(THE TASK):
Copy out every line of the material below that contains the string "Sorcery". Case counts, so skip any line where the letters differ in capitalization.

(RAW DATA):
● ● ● ● ● ● ●
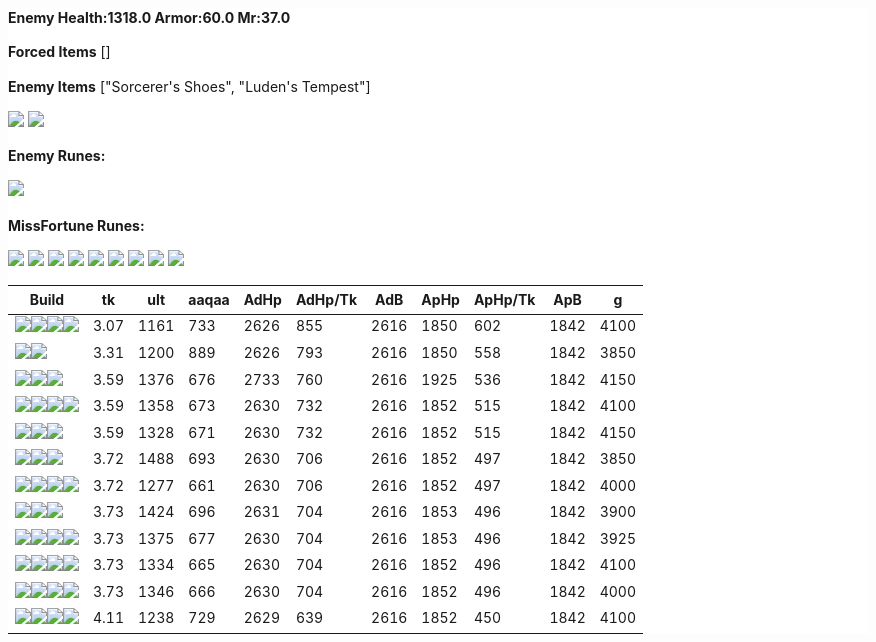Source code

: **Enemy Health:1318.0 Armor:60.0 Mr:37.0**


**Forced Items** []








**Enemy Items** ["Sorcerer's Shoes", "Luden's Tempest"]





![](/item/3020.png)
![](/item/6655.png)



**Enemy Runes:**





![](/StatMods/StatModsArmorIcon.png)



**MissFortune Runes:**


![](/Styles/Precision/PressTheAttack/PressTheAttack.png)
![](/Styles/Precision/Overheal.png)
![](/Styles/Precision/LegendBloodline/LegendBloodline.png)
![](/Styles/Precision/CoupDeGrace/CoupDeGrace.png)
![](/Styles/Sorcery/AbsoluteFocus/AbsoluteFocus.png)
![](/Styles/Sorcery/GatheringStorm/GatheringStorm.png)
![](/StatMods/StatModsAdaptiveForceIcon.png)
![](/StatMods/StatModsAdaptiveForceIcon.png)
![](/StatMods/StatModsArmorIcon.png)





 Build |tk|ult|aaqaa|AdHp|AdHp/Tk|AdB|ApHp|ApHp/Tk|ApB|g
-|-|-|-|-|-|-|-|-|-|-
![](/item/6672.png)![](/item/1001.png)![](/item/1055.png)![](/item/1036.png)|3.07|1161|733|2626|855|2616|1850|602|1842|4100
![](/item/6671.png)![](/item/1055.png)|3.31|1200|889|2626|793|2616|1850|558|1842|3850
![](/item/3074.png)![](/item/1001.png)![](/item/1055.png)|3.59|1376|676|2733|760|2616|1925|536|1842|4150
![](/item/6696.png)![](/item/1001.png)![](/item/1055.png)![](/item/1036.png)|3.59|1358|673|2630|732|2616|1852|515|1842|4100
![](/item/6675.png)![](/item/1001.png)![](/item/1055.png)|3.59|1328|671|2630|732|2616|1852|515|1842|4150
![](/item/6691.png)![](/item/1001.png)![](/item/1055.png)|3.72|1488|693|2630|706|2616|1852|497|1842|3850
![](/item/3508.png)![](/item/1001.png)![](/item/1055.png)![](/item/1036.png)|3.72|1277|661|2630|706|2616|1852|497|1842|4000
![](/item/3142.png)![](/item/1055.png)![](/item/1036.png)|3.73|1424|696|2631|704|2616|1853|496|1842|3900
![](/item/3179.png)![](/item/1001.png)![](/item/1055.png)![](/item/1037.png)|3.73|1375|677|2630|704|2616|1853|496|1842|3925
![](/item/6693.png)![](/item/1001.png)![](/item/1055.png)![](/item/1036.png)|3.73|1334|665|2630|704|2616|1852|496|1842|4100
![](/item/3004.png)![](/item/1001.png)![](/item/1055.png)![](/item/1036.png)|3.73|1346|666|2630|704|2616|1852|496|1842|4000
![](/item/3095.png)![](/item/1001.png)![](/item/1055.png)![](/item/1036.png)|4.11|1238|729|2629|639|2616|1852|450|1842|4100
● ● ● ● ● ● ●
(TASK ANSWER):
![](/Styles/Sorcery/AbsoluteFocus/AbsoluteFocus.png)
![](/Styles/Sorcery/GatheringStorm/GatheringStorm.png)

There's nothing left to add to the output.